Int J Urol. 2011 Mar;18(3):240-2. doi: 10.1111/j.1442-2042.2010.02709.x.
Autosomal dominant polycystic kidney disease (ADPKD) is a common and severe renal disease. Mutations of PKD1 and PKD2 genes are responsible for approximately 85% and 15% of ADPKD cases, respectively. In the present study, PKD1 and PKD2 genes were analyzed in a large Chinese family with ADPKD using denaturing high-performance liquid chromatography and DNA sequencing. A novel mutation, c.3623-3624insGTGT in exon 15 of the PKD1 gene, was identified in all nine affected family members, but not in any unaffected consanguineous relatives or 100 unrelated controls. These findings suggest that the unique 4 bp insertion, c.3623-3624insGTGT, in the PKD1 gene might be the pathogenic mutation responsible for the disease in this family.

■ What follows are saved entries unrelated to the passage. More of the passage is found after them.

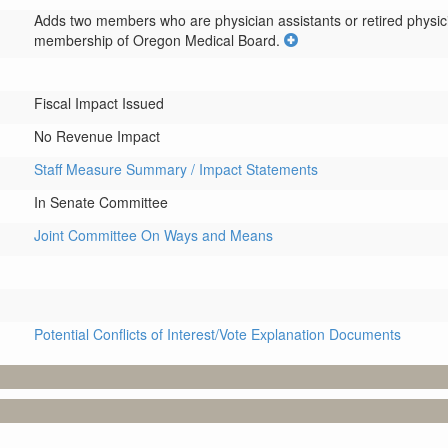
Adds two members who are physician assistants or retired physici
membership of Oregon Medical Board.
Fiscal Impact Issued
No Revenue Impact
Staff Measure Summary / Impact Statements
In Senate Committee
Joint Committee On Ways and Means
Potential Conflicts of Interest/Vote Explanation Documents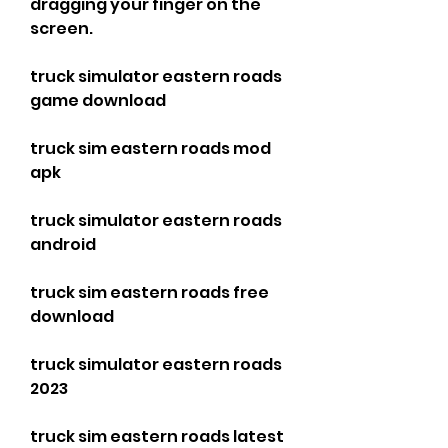
dragging your finger on the 
screen.
truck simulator eastern roads 
game download
truck sim eastern roads mod 
apk
truck simulator eastern roads 
android
truck sim eastern roads free 
download
truck simulator eastern roads 
2023
truck sim eastern roads latest 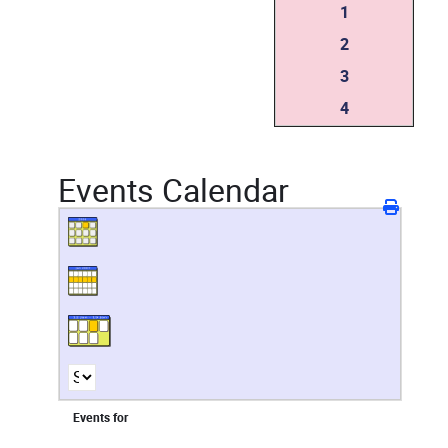
1
2
3
4
Events Calendar
Events for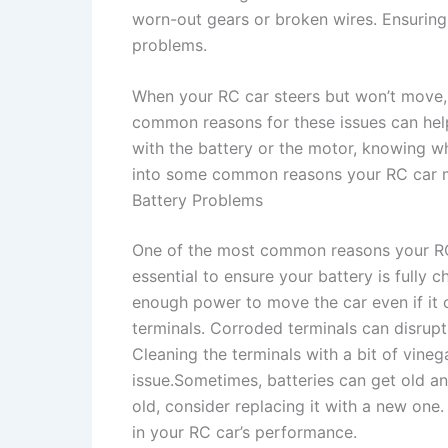
worn-out gears or broken wires. Ensuri
problems.
When your RC car steers but won’t move, i
common reasons for these issues can help
with the battery or the motor, knowing wh
into some common reasons your RC car mi
Battery Problems
One of the most common reasons your RC c
essential to ensure your battery is fully 
enough power to move the car even if it c
terminals. Corroded terminals can disrup
Cleaning the terminals with a bit of vineg
issue.Sometimes, batteries can get old and 
old, consider replacing it with a new one.
in your RC car’s performance.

常染色体显性多囊肾病(ADPKD)是一种常见且严重的肾脏疾病。PKD1 和 PKD2 基因突变分别负责约 85%和 15%的 ADPKD 病例。在本研究中,使用变性高效液相色谱和 DNA 测序分析了一个具有 ADPKD 的大型中国家族的 PKD1 和 PKD2 基因。在所有 9 名受影响的家族成员中发现了 PKD1 基因外显子 15 中的一个新突变 c.3623-3624insGTGT,但在任何未受影响的近亲或 100 名无关对照中均未发现。这些发现表明,PKD1 基因中的独特 4 个碱基插入 c.3623-3624insGTGT 可能是该家族疾病的致病突变。